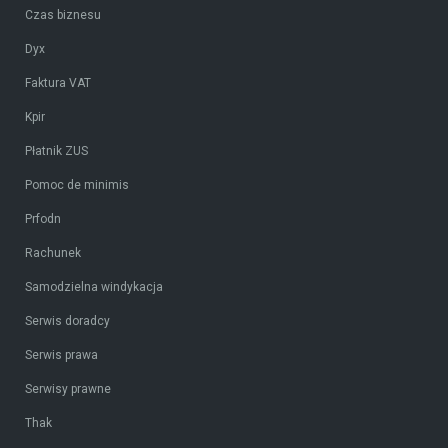
Czas biznesu
Dyx
Faktura VAT
Kpir
Płatnik ZUS
Pomoc de minimis
Prfodn
Rachunek
Samodzielna windykacja
Serwis doradcy
Serwis prawa
Serwisy prawne
Thak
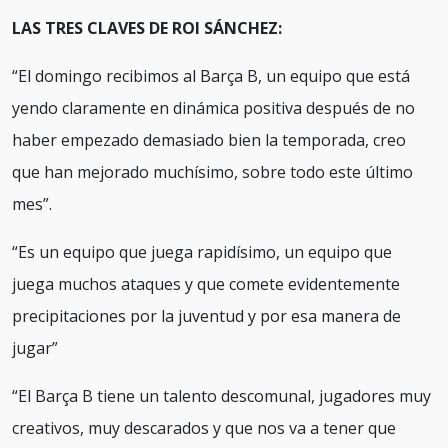
LAS TRES CLAVES DE ROI SÁNCHEZ:
“El domingo recibimos al Barça B, un equipo que está
yendo claramente en dinámica positiva después de no
haber empezado demasiado bien la temporada, creo
que han mejorado muchísimo, sobre todo este último
mes”.
“Es un equipo que juega rapidísimo, un equipo que
juega muchos ataques y que comete evidentemente
precipitaciones por la juventud y por esa manera de
jugar”
“El Barça B tiene un talento descomunal, jugadores muy
creativos, muy descarados y que nos va a tener que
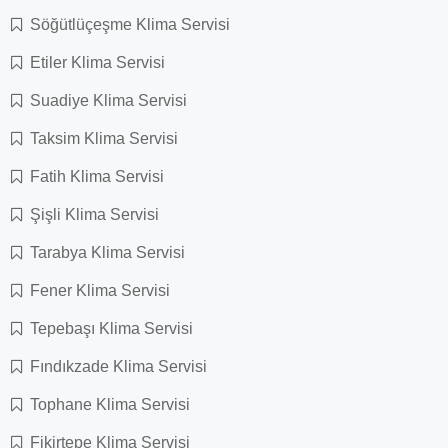
Söğütlüçeşme Klima Servisi
Etiler Klima Servisi
Suadiye Klima Servisi
Taksim Klima Servisi
Fatih Klima Servisi
Şişli Klima Servisi
Tarabya Klima Servisi
Fener Klima Servisi
Tepebaşı Klima Servisi
Fındıkzade Klima Servisi
Tophane Klima Servisi
Fikirtepe Klima Servisi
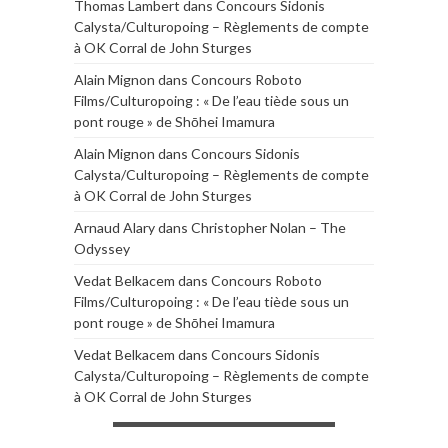
Thomas Lambert
dans
Concours Sidonis
Calysta/Culturopoing – Règlements de compte
à OK Corral de John Sturges
Alain Mignon
dans
Concours Roboto
Films/Culturopoing : « De l’eau tiède sous un
pont rouge » de Shōhei Imamura
Alain Mignon
dans
Concours Sidonis
Calysta/Culturopoing – Règlements de compte
à OK Corral de John Sturges
Arnaud Alary
dans
Christopher Nolan – The
Odyssey
Vedat Belkacem
dans
Concours Roboto
Films/Culturopoing : « De l’eau tiède sous un
pont rouge » de Shōhei Imamura
Vedat Belkacem
dans
Concours Sidonis
Calysta/Culturopoing – Règlements de compte
à OK Corral de John Sturges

################

### Aim of the exercise:
Copy the data from its first line through the line containing "creativos, muy descarados", changing "Barça B" to "Barcelona B" everywhere it appears and leaving everything else the same. Leave the pictures out.

### Exercise output:
Czas biznesu
Dyx
Faktura VAT
Kpir
Płatnik ZUS
Pomoc de minimis
Prfodn
Rachunek
Samodzielna windykacja
Serwis doradcy
Serwis prawa
Serwisy prawne
Thak
LAS TRES CLAVES DE ROI SÁNCHEZ:
“El domingo recibimos al Barcelona B, un equipo que está
yendo claramente en dinámica positiva después de no
haber empezado demasiado bien la temporada, creo
que han mejorado muchísimo, sobre todo este último
mes”.
“Es un equipo que juega rapidísimo, un equipo que
juega muchos ataques y que comete evidentemente
precipitaciones por la juventud y por esa manera de
jugar”
“El Barcelona B tiene un talento descomunal, jugadores muy
creativos, muy descarados y que nos va a tener que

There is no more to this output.